Exercise requirements:
A. Can you rewrite the paragraph in the Nuggets–Kings forum thread that begins "Kings fans should keep an eye on Lenard" more briefly while keeping its main facts?
B. Will you pick up the Nuggets–Kings forum thread and continue it after its final sentence?

# Pre-Season Game 3: Denver Nuggets vs. Sacramento Kings



## 77AJ (Feb 16, 2005)

The Denver Nuggets face the Sacramento Kings tomorrow. Make your predictions here.

*Nuggets 109*

*Kings 103*

Nene still has not played in any of the pre-season games for the Nuggets. I will try and find out who the starting line up/players will be for Denver by tomorrow. If anyone already knows please share in this thread.

King fans feel free to make your predictions here as well. Also add any insight about the Kings starters would be appreciated.

......................

*Could a mod please add Pre-Season Game 3 to the title of this thread. I forgot to do it.

Thank you in advance.*


----------



## DaUnbreakableKinG (Jun 28, 2003)

*Re: Denver Nuggets vs. Sacramento Kings*

Probable starters, Bibby, Bonzi, Peja, SAR, B52.

I think the Nuggs will win this game. Just a feeling I'm getting. 


So will Nene play?


----------



## CreeksideBaller (Jun 19, 2005)

*Re: Denver Nuggets vs. Sacramento Kings*

i guess the game will be pretty close, both are good teams. i think Peja will find his touch like he did in the warriors-kings game yesterday night and put up big numbers. bibby will hopefully get more assists. garcia has been great lately so im sure he'll contribute.


----------



## 77AJ (Feb 16, 2005)

*Re: Denver Nuggets vs. Sacramento Kings*



DaUnbreakableKinG said:


> Probable starters, Bibby, Bonzi, Peja, SAR, B52.
> 
> I think the Nuggs will win this game. Just a feeling I'm getting.
> 
> ...


This should be a very good game. I have been a big supporter of Bonzi since his playing days with the Blazers. The guy has great talent. He just needs to get his head on straight and play up to his potential. I think he is going to do very well with the Kings this year.

I'm not sure on Nene. Haven't been able to find anything to confirm him playing or not. He hasn't played in any pre-season games as of yet.

Kings fans should keep an eye on Lenard. He has been playing the best during the Nuggets training camp. Voshon Lenard chipped in 17 points on 7-of-13 shooting against the Blazers.


----------



## DaUnbreakableKinG (Jun 28, 2003)

*Re: Denver Nuggets vs. Sacramento Kings*

Yea good luck man and I'll come back after the game is over to give my opinion on the Nuggets.


----------



## 77AJ (Feb 16, 2005)

*Re: Denver Nuggets vs. Sacramento Kings*



CreeksideBaller said:


> i guess the game will be pretty close, both are good teams. i think Peja will find his touch like he did in the warriors-kings game yesterday night and put up big numbers. bibby will hopefully get more assists. garcia has been great lately so im sure he'll contribute.


How well did Peja shoot against the Warriors ? It doesn't suprise me though. Peja has the second best jump shot in the league. I reank Ray Allen's jump shot a little better.

I'm anticipating the Bibby vs Miller match up. I'm a big time Dre supporter on this board and I think it will be a good match up for Andre since Bibby is a top 5 PG in the league or close to it.

Data records:
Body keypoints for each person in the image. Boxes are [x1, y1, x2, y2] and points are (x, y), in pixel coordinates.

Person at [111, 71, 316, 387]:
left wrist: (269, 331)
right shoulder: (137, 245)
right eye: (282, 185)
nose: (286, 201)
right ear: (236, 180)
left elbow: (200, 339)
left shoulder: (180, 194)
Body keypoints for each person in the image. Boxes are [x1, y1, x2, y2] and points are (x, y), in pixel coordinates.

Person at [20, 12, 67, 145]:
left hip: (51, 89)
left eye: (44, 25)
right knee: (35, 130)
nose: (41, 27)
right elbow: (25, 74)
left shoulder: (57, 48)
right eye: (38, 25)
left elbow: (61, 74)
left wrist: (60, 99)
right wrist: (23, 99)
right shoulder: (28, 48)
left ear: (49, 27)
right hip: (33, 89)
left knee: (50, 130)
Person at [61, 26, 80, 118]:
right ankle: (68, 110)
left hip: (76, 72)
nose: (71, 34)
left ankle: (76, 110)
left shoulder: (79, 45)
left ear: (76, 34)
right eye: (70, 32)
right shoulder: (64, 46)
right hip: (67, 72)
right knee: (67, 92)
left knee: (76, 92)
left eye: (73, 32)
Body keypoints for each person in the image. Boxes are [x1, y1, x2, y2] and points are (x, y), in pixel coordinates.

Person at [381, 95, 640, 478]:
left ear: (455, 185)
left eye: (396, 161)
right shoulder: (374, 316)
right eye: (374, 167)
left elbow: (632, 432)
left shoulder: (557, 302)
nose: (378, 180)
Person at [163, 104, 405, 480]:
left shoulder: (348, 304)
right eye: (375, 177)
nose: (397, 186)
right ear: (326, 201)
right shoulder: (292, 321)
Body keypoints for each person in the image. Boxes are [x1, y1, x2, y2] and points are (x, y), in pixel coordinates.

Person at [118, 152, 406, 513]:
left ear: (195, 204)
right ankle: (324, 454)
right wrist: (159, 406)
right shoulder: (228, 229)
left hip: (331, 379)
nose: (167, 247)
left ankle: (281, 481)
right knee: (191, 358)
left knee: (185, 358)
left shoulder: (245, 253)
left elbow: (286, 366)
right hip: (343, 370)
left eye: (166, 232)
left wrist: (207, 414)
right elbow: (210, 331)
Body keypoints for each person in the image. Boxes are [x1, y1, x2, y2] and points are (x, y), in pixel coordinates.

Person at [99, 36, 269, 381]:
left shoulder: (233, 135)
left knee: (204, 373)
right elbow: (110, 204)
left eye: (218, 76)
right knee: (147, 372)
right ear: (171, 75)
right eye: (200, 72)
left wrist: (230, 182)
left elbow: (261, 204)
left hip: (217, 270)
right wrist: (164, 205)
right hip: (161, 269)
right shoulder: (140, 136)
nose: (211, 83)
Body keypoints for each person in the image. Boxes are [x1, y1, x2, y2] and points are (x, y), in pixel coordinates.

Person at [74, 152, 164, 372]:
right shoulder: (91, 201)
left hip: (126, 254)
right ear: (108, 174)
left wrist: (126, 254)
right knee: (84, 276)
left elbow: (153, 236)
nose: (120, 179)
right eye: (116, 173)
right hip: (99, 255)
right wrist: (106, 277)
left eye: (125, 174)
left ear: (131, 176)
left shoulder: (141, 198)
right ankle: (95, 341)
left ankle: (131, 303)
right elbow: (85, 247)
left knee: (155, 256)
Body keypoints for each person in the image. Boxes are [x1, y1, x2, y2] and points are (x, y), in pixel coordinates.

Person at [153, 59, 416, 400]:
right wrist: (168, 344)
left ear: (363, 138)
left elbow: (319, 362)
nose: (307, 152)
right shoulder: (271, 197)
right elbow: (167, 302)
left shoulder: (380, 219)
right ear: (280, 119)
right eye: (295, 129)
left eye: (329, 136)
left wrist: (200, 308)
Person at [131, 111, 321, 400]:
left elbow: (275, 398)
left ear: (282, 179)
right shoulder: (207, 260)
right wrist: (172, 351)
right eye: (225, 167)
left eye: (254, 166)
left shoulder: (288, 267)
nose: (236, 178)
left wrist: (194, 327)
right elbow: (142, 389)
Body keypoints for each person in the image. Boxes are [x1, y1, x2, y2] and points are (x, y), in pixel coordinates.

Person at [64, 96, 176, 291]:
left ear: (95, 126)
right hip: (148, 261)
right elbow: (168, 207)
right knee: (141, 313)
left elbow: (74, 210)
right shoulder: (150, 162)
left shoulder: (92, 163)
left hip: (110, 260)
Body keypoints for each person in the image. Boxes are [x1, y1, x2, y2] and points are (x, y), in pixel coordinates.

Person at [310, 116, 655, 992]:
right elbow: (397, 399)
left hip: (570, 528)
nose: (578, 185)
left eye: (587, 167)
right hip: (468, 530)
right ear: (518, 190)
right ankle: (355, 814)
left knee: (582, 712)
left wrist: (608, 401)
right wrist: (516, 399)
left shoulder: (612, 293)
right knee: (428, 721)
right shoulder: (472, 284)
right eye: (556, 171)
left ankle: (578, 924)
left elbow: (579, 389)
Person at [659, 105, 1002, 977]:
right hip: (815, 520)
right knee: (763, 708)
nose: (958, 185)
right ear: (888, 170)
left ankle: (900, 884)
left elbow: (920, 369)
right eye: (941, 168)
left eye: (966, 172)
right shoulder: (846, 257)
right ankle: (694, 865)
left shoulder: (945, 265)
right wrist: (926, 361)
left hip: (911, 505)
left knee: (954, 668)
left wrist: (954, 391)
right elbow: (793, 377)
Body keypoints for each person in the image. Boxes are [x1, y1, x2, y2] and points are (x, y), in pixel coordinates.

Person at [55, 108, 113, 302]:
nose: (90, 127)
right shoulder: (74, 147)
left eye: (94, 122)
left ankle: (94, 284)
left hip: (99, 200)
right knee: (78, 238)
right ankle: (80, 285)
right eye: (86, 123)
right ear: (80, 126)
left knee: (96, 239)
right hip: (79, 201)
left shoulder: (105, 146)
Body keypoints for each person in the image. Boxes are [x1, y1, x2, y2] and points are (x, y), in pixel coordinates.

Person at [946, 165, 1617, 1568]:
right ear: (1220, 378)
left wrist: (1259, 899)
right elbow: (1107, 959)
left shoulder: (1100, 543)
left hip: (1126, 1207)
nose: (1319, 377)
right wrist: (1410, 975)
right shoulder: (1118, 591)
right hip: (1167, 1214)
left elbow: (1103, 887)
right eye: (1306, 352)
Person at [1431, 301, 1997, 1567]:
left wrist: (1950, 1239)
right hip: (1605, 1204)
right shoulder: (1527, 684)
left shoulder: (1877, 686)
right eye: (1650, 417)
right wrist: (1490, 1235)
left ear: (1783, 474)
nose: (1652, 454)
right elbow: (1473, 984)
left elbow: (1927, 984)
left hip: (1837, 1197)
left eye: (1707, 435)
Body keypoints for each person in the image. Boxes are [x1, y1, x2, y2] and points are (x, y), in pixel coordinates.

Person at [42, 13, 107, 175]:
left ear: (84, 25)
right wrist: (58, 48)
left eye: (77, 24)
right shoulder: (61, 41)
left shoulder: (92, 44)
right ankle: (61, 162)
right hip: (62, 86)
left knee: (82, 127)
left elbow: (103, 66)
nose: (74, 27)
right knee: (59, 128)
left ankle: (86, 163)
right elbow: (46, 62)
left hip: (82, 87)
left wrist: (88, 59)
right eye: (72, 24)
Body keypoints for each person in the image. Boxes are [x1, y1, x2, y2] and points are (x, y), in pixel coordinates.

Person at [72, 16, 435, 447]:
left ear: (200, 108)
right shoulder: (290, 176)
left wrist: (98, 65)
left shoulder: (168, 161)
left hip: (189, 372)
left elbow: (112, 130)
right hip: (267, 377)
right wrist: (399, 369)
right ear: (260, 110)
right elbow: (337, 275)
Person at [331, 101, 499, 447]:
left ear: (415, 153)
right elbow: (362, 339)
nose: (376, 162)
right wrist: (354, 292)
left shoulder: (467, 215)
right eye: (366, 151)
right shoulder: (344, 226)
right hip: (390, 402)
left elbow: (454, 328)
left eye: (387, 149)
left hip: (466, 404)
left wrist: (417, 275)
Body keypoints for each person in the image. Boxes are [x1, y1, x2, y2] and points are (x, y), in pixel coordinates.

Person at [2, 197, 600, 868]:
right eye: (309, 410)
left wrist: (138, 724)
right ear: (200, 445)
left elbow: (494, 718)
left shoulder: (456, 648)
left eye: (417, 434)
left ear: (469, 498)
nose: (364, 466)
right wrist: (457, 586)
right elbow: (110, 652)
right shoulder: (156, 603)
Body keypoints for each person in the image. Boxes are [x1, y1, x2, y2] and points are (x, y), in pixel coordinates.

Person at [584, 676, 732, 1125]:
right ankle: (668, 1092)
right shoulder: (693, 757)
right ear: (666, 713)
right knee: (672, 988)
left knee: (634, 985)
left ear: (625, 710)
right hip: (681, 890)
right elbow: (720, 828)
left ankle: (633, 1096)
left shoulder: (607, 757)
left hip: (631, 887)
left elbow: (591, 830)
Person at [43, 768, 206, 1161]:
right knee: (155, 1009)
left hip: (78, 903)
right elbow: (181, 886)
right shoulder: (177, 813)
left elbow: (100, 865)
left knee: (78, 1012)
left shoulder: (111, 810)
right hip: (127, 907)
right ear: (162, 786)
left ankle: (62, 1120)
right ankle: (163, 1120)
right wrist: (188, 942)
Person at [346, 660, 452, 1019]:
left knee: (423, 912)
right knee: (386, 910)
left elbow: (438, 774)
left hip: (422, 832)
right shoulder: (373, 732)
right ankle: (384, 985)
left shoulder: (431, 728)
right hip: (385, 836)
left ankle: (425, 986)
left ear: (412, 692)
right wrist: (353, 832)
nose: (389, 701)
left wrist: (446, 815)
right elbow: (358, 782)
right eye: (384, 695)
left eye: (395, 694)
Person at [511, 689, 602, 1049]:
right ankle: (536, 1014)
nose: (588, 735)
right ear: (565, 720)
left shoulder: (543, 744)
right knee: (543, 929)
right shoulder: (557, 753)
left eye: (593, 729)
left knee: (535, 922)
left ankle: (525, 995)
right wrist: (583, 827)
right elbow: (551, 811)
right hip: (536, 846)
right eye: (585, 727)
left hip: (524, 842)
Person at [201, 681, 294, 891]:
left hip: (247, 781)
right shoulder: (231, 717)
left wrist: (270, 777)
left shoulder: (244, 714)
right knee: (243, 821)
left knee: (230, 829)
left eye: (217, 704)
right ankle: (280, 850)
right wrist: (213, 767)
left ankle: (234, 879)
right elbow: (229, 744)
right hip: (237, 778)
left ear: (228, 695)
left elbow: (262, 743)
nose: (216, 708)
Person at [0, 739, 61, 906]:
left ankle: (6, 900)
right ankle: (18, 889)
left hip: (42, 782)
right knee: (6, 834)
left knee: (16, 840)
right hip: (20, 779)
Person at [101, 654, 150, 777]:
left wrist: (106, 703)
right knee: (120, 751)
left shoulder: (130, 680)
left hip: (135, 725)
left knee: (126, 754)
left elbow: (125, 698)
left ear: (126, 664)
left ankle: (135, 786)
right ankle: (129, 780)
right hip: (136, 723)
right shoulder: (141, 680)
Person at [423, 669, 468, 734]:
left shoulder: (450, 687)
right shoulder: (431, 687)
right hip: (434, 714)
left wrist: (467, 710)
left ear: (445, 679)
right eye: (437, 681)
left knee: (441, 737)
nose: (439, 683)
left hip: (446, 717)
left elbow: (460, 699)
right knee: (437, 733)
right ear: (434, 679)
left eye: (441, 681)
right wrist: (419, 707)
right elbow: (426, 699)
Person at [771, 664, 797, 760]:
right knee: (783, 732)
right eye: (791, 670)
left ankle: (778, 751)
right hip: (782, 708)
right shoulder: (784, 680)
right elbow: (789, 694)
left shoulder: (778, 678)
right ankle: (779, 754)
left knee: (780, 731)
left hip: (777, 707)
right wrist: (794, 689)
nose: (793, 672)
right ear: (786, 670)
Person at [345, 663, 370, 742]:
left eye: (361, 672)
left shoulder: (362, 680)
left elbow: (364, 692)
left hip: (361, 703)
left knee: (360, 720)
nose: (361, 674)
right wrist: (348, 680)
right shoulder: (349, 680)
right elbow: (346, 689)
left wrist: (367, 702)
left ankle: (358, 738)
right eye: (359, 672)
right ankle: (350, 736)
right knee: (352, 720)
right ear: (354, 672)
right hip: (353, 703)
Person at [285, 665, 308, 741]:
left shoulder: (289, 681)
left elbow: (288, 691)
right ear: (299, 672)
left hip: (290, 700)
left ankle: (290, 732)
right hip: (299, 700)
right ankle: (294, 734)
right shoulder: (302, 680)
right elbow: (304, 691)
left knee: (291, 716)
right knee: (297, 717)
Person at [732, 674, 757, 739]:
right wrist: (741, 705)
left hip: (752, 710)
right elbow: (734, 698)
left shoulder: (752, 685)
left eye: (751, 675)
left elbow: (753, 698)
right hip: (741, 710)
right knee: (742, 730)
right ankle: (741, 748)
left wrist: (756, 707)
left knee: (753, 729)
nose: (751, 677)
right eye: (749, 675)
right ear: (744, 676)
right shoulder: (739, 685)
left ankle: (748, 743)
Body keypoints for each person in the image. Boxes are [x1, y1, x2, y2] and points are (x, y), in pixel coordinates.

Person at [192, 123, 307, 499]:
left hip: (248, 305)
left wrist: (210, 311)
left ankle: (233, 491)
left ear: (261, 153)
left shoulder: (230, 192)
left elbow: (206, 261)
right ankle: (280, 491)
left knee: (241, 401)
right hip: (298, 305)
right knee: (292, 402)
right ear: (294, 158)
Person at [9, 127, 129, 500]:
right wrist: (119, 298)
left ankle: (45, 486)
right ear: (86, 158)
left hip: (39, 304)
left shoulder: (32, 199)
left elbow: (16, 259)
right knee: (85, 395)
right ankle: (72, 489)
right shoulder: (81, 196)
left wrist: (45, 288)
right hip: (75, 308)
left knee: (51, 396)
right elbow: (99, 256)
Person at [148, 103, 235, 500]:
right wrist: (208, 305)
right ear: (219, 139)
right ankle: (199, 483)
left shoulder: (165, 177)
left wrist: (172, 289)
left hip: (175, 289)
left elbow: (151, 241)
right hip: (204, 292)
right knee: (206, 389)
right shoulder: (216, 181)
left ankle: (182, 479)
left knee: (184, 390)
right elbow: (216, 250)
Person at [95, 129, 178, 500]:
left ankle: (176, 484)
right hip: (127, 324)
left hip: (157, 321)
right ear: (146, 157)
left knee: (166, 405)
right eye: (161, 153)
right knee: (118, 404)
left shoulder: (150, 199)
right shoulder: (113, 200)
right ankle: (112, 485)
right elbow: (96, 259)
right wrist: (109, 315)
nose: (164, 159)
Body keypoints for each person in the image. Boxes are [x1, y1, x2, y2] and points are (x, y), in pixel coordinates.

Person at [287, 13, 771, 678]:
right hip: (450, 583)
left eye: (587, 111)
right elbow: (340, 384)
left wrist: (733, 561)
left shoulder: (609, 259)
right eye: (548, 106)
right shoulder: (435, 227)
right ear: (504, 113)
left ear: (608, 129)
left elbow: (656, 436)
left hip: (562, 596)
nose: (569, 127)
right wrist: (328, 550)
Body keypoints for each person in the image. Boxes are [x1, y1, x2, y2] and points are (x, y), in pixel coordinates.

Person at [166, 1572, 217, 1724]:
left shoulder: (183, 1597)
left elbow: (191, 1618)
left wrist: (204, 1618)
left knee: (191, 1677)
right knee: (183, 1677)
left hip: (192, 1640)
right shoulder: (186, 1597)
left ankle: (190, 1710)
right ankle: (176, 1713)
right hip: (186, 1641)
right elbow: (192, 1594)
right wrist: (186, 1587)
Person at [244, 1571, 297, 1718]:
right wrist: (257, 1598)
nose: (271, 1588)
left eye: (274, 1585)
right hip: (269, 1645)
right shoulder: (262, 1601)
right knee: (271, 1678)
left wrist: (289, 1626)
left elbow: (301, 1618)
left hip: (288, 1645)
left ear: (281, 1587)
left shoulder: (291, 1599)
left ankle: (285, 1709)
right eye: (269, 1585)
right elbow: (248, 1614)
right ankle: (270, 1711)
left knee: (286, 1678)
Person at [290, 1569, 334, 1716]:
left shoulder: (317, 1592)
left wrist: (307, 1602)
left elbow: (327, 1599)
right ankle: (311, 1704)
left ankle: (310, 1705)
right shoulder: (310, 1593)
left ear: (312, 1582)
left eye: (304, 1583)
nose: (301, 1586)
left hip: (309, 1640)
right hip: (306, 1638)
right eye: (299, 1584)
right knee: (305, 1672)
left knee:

Responses by task:
A. Kings fans should watch Voshon Lenard, the Nuggets' best player in training camp, who scored 17 points on 7-of-13 shooting against the Blazers.

B.
----------



## 77AJ (Feb 16, 2005)

*Re: Denver Nuggets vs. Sacramento Kings*



DaUnbreakableKinG said:


> Yea good luck man and I'll come back after the game is over to give my opinion on the Nuggets.


Good luck to you as well. This should be a really good pre-season game. Both teams are very good. And we are getting closer to the regular season. Make sure to come back and give your analysis of the game. We would love to hear it. I always think it's good to get a different perspective from fans of different teams.


----------



## CreeksideBaller (Jun 19, 2005)

*Re: Denver Nuggets vs. Sacramento Kings*



23AirJordan said:


> How well did Peja shoot against the Warriors ? It doesn't suprise me though. Peja has the second best jump shot in the league. I reank Ray Allen's jump shot a little better.
> 
> I'm anticipating the Bibby vs Miller match up. I'm a big time Dre supporter on this board and I think it will be a good match up for Andre since Bibby is a top 5 PG in the league or close to it.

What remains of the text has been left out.